Séance en hémicycle du 12 juin 2013 à 15h00
Respect de l'exception culturelle — Discussion générale

Photo issue du site de l'Assemblée nationale ou de WikipediaMarie-Louise Fort :

Monsieur le président, madame la ministre, madame et monsieur les présidents de commissions, mes chers collègues, lors de l’examen de la proposition de résolution européenne sur le mandat de négociation de l’accord de libre-échange entre les États-Unis et l’Union européenne, alors que je revenais des États-Unis, j’avais indiqué que l’Union européenne était perçue outre-Atlantique comme plus demandeuse de cet accord que les États-Unis, aux yeux desquels il ne présentait guère d’actualité.

Je regrette donc que nous ne débattions que du respect de l’exception culturelle. Non seulement cela limite – même si nous les affirmons avec force – l’impact de nos exigences dans cette étape préalable à la négociation mais cela tend surtout à museler l’Assemblée nationale et ipso facto la France.

La défense de la diversité culturelle est l’un des fondements de la construction européenne. De fait, sa devise n’est-elle pas « Unie dans la diversité » ?

À cet égard, je rappelle que l’Europe a ratifié en 2005 la convention de l’UNESCO sur la protection et la promotion de la diversité des expressions culturelles. Par ailleurs, nous le savons, l’audiovisuel européen est subventionné. Le maintien d’une industrie cinématographique et audiovisuelle en Europe est le gage, dans une certaine mesure, de son rayonnement, de sa capacité à se représenter en donnant une voix à ses artistes et de sa faculté d’entrer avec succès dans l’ère numérique en créant de l’activité et des emplois.

L’exclusion des services culturels et audiovisuels et la défense de l’exception culturelle ont constitué une position constante de l’Europe en matière commerciale. Les services audiovisuels n’ont donc en aucune façon à entrer dans le champ de cette négociation sur le commerce des services et l’investissement.

Notre position en la matière a été exprimée de manière très explicite : le parti populaire européen a voté, le 23 mai dernier au Parlement européen, lors du vote sur le projet de mandat, une résolution tendant à en exclure les services audiovisuels, y compris en ligne.

Cette position doit être défendue avec d’autant plus de force que les États-Unis – on le sait bien – promeuvent de manière très offensive leurs intérêts dans le secteur audiovisuel, en particulier dans le domaine des nouvelles technologies de l’information et de la communication.

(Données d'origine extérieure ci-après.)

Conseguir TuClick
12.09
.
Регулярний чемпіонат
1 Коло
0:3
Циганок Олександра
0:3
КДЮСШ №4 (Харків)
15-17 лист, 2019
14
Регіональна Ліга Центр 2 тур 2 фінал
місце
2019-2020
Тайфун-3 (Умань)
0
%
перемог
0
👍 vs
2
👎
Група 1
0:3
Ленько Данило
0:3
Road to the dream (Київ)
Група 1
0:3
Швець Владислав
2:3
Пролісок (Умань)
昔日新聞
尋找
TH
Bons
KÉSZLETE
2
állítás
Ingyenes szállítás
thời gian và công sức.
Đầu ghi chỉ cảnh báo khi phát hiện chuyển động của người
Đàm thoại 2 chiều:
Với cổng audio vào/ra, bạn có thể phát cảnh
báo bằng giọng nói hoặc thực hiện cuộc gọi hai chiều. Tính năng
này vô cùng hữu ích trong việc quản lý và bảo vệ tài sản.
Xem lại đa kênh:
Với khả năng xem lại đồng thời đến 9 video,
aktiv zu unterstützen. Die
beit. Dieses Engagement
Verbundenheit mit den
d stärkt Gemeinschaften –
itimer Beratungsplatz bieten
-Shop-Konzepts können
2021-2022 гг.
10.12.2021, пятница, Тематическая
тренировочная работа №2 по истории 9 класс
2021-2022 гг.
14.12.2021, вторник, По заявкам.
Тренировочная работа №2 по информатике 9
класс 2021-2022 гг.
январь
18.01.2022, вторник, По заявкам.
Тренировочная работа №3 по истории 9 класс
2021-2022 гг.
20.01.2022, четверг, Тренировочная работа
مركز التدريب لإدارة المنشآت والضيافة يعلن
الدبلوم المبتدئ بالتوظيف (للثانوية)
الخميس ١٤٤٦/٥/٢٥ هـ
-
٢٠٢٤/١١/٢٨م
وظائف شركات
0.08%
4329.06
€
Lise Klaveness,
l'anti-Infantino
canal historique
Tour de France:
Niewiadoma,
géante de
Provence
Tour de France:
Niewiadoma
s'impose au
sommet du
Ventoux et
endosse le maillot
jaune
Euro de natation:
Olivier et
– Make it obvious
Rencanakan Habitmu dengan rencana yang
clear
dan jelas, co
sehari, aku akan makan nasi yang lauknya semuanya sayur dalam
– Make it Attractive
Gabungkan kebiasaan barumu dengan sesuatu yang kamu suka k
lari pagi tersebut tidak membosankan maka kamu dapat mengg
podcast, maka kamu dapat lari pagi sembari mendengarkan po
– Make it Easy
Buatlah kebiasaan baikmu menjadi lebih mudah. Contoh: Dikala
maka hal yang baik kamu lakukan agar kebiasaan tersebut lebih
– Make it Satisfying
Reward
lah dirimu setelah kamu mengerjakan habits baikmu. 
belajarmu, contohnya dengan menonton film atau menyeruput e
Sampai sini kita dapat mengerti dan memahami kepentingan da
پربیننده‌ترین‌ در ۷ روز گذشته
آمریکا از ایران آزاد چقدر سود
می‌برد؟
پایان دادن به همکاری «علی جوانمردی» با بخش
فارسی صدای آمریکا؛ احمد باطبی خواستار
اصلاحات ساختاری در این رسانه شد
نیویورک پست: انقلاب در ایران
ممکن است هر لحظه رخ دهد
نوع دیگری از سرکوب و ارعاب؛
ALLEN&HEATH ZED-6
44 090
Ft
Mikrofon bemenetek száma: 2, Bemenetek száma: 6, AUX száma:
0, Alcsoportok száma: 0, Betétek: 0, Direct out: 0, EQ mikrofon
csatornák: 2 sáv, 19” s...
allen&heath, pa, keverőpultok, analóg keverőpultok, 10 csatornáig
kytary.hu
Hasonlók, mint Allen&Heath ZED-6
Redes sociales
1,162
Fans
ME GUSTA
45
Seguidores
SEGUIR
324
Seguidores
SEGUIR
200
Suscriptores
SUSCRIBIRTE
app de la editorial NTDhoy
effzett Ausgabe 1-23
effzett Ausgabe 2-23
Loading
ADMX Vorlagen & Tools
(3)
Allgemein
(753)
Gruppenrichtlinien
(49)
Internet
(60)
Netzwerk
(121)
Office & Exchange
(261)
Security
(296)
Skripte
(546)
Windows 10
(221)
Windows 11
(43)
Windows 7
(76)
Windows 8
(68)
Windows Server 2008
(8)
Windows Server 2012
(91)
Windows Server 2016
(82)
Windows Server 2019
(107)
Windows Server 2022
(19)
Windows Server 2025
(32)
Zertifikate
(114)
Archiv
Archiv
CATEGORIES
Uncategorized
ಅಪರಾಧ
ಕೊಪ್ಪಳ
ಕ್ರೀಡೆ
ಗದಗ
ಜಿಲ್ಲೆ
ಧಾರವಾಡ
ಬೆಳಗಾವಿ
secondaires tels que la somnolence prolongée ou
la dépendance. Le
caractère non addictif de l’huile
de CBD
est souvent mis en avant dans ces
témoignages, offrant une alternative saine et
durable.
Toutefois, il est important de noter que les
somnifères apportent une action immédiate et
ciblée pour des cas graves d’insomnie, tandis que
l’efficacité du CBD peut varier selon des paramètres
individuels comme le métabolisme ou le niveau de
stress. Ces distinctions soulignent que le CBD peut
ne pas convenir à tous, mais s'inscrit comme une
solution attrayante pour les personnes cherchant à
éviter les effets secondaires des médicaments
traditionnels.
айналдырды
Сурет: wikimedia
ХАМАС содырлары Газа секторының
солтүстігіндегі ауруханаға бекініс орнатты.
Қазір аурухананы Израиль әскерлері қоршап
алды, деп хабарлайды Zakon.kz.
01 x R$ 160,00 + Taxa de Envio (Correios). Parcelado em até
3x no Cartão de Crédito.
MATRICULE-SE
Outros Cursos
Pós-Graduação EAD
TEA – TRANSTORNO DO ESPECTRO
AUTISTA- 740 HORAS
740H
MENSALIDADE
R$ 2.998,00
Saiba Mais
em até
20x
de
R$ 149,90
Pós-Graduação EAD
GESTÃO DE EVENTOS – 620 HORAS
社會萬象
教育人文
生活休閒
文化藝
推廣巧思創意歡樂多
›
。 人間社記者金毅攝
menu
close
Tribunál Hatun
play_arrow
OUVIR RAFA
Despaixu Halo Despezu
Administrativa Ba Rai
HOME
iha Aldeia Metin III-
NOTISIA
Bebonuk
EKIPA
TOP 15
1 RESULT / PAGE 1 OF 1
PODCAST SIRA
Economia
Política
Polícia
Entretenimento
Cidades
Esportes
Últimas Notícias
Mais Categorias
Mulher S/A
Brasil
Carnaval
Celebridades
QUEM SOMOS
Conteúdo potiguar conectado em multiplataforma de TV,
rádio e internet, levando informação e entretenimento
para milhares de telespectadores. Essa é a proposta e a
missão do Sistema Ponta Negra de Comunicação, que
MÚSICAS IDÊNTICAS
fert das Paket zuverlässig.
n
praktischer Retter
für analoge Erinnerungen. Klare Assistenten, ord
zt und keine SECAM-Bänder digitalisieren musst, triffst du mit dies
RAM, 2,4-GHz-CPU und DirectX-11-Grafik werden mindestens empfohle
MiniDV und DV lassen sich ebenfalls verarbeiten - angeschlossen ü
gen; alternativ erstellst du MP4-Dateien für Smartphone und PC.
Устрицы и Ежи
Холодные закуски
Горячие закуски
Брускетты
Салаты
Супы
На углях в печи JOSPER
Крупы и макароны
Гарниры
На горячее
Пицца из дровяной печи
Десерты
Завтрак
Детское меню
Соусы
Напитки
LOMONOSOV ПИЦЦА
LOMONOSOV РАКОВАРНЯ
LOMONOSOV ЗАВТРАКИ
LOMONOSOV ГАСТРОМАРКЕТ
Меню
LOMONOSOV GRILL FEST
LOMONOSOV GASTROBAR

La force de frappe de l’industrie américaine en matière cinématographique mettrait en péril l’industrie cinématographique européenne. Aussi le fait d’inclure ce secteur dans le champ des négociations reviendrait à mettre en concurrence deux productions de poids inégal et fragiliserait les politiques européennes d’aides aux secteurs créatifs originaux que, d’ailleurs, les États-Unis nous envient.

On peut regretter la position du président Barroso, qui, tout en reconnaissant qu’il fallait respecter l’exception culturelle et le droit des États à légiférer dans ce domaine, n’a pas pour autant accédé à la demande française d’exclusion des services audiovisuels. En validant les propos du commissaire Karel de Gucht, qui a balayé d’un revers de main la résolution du Parlement européen, il prend surtout le risque de mettre en péril l’avenir de la création et l’identité des peuples européens.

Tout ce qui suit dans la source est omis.